Aqueduct automates away the engineering required to deploy, connect, and monitor data science projects in production — whether it's a simple model running locally or a large-scale prediction task in the cloud.
Rather than spending days or weeks, you can deploy a model with two lines of Python -- under the hood, Aqueduct abstracts away all of the low-level cloud infrastructure needed to make it real.
Aqueduct comes with a pre-built suite of connectors to data warehouses, databases, and business systems, allowing you to publish predictions wherever they're needed.
Prediction pipelines can break — often silently — for lots of reasons, including schema changes, data distribution shifts, and model drift. With Aqueduct's metrics & checks, you get detailed visibility into the ongoing model performance and immediately get notified if things go awry.
Data scientists should have full control over their prediction pipelines, from definition to deployment to monitoring — but today, they don't. Aqueduct enables data scientists to be self-sufficient and take control of their predictions by eliminating the engineering required to deploy & manage ML models.

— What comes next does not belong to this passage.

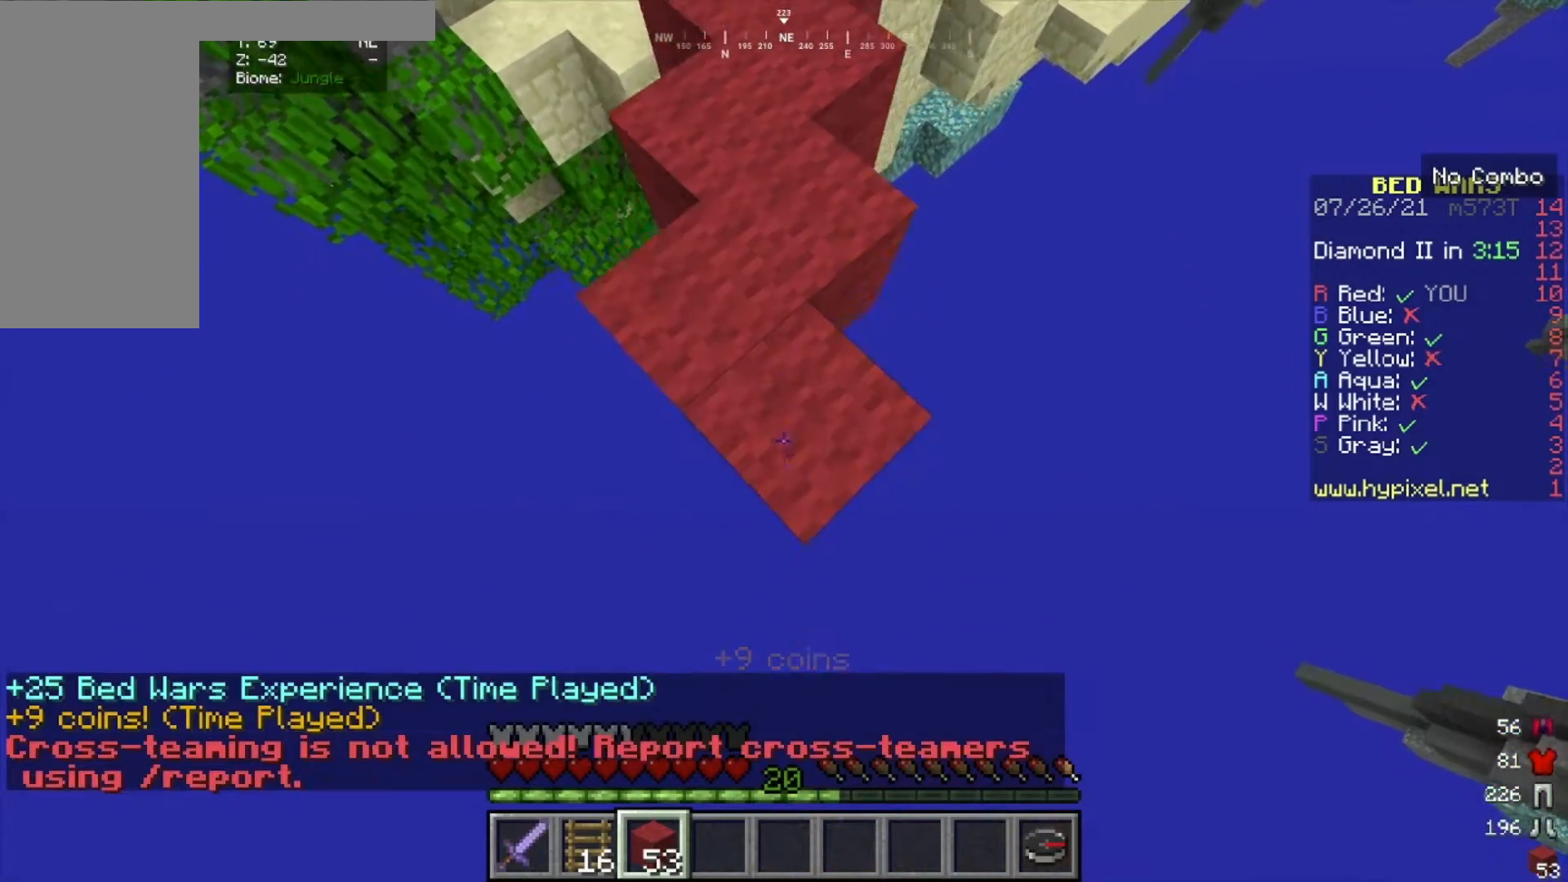
{"keys": ["s"], "mouse": ["right"], "events": []}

Today, data engineers need to manage complex & tedious deployment and debugging processes in order to enable data scientists to succeed. Aqueduct removes the need for data engineers to manage custom deployment processes and retrieve context around when and how ML models break.
MLOps slows down every data team by demanding data engineers and data scientists both be involved with every minor change to your prediction pipelines. Aqueduct eliminates this operational inefficiency by streamlining prediction delivery for everyone on your team.